Glossary · TBC Metric

Vanity Ratio

The percentage of a building's total architectural height that sits above the highest occupied floor. The gap between what the building claims to be and what it actually is.

Definition

Formula

Vanity Ratio = (Architectural Top − Honest Height) ÷ Architectural Top × 100

The Vanity Ratio expresses as a percentage how much of a building's claimed architectural height is above the highest floor a human can stand on. A building where the top floor and the architectural top coincide scores 0%. A building where a third of its height is empty spire scores 33%.
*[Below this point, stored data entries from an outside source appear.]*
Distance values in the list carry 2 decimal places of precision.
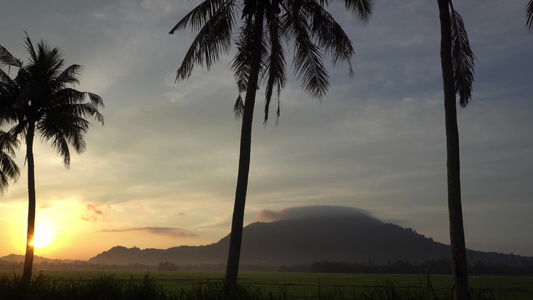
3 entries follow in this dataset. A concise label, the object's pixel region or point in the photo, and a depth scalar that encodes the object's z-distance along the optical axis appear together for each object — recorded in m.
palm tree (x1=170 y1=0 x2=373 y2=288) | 15.32
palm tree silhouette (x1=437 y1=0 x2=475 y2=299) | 10.86
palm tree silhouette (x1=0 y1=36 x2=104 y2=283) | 25.09
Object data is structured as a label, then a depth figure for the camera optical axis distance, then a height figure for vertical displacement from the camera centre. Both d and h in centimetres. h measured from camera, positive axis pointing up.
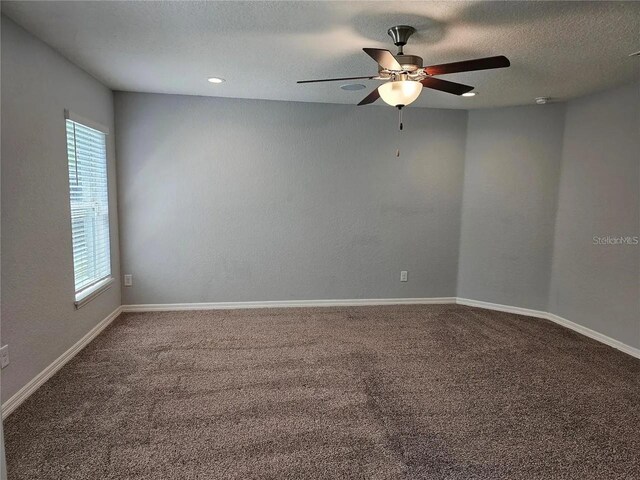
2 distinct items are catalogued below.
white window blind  306 -11
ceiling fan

It differs from Vanity Height - which is the absolute metres of unoccupied structure above the occupied zone. A 600m building with a 60m spire and a 200m building with a 20m spire both have a 10% Vanity Ratio, but very different Vanity Heights (60m vs 20m). The ratio is used for ranking comparison. The height is used for absolute analysis.

Interpretation

Under 5%

Near-zero vanity

Architectural top and occupied ceiling nearly coincide. Building is what it claims to be.

5-15%

Moderate

Some decorative structure above occupied zone. Common in contemporary supertalls.

15-30%

Significant padding

Meaningful gap between marketed height and honest height. Building claims more than it delivers.

Over 30%

High vanity

Substantial portion of claimed height is unoccupied decoration. Padded Pinnacle territory.

Examples from the Honest 100

Most honest (lowest ratio)

Least honest (highest ratio)

What counts as the architectural top

The architectural top is the highest structural element of the building - which may include spires, antenna masts, decorative crowns, or mechanical penthouses. We use the same architectural top figure as the CTBUH (now CVU) for comparability.
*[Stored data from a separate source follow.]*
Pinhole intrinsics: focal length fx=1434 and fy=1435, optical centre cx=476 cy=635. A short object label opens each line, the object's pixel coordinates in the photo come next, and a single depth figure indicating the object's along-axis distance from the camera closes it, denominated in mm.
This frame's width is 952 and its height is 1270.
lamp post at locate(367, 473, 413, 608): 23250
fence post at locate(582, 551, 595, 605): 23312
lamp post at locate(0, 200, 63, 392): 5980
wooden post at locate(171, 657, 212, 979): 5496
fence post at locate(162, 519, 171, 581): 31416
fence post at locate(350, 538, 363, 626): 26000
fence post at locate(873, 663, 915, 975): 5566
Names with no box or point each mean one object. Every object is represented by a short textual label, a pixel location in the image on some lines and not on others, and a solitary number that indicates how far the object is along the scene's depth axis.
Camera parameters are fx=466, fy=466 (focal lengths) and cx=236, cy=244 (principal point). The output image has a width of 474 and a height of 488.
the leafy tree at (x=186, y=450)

What counts as the highest occupied floor is the elevation of the highest floor that is regularly accessible and used - whether office, residential, hotel, or observation deck. Mechanical floors are excluded. Temporary construction access is excluded.

In some buildings (notably Willis Tower and CITIC Tower), the observation deck or hotel floor and the building's effective top are only a few metres apart - producing very low Vanity Ratios. In others (One World Trade Center, Bank of America Tower), the observation deck sits hundreds of metres below the marketed architectural top.